**Given records**
%%
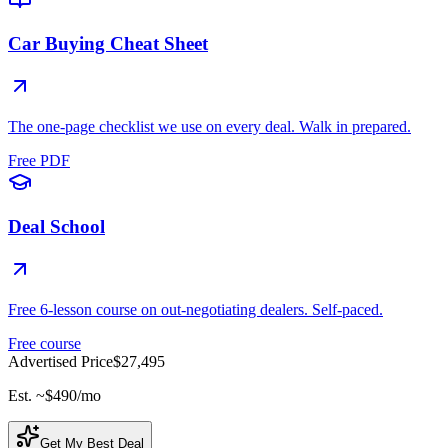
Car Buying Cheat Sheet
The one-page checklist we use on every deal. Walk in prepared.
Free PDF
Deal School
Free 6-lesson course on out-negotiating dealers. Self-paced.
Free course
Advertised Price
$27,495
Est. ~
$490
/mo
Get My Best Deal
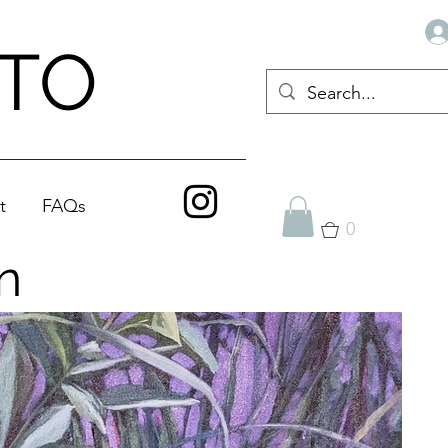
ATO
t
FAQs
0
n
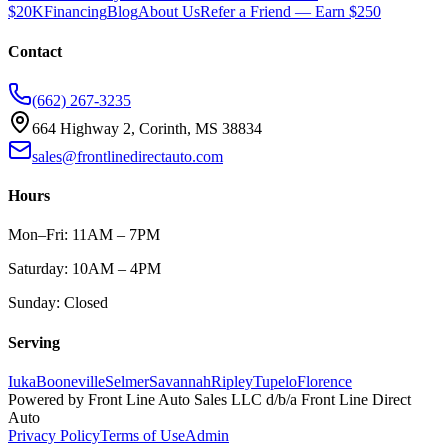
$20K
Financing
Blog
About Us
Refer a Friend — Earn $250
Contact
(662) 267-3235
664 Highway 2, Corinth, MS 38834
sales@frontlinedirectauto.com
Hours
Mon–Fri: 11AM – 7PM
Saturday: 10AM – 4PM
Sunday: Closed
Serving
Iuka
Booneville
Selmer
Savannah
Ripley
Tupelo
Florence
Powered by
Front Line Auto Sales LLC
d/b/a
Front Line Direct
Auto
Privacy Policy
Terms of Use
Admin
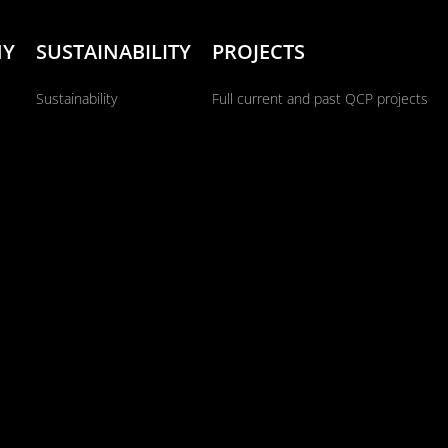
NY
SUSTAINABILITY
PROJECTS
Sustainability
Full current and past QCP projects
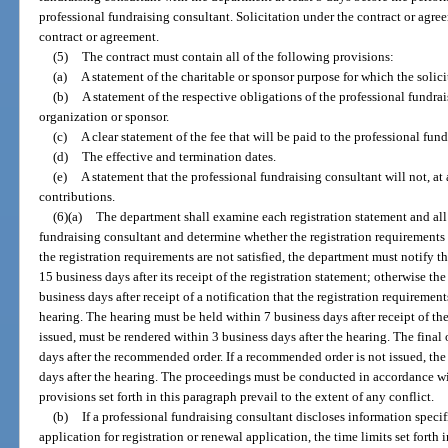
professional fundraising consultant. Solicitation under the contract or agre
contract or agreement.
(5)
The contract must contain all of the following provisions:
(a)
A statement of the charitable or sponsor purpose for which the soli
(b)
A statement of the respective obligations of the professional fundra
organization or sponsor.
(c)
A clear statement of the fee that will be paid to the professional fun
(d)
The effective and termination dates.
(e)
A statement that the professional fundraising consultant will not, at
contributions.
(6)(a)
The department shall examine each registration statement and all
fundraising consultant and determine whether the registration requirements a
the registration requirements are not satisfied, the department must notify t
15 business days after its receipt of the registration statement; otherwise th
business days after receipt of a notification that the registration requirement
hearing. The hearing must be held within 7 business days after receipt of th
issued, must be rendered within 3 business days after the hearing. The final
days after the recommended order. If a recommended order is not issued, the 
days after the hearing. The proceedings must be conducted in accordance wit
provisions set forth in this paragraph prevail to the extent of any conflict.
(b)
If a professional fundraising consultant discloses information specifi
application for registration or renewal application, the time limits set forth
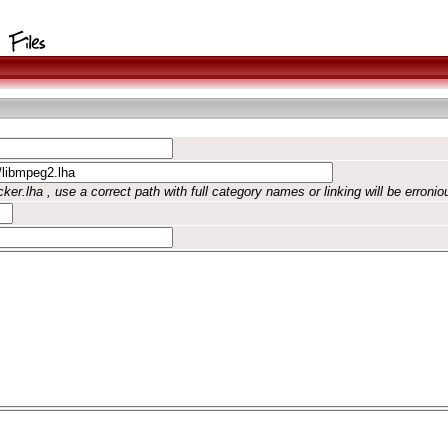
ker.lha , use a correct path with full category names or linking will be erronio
%%
**Exercise instructions**
Copy each line in the data that holds the word "receipt".

**Task answer**
15 business days after its receipt of the registration statement; otherwise th
business days after receipt of a notification that the registration requirement
hearing. The hearing must be held within 7 business days after receipt of th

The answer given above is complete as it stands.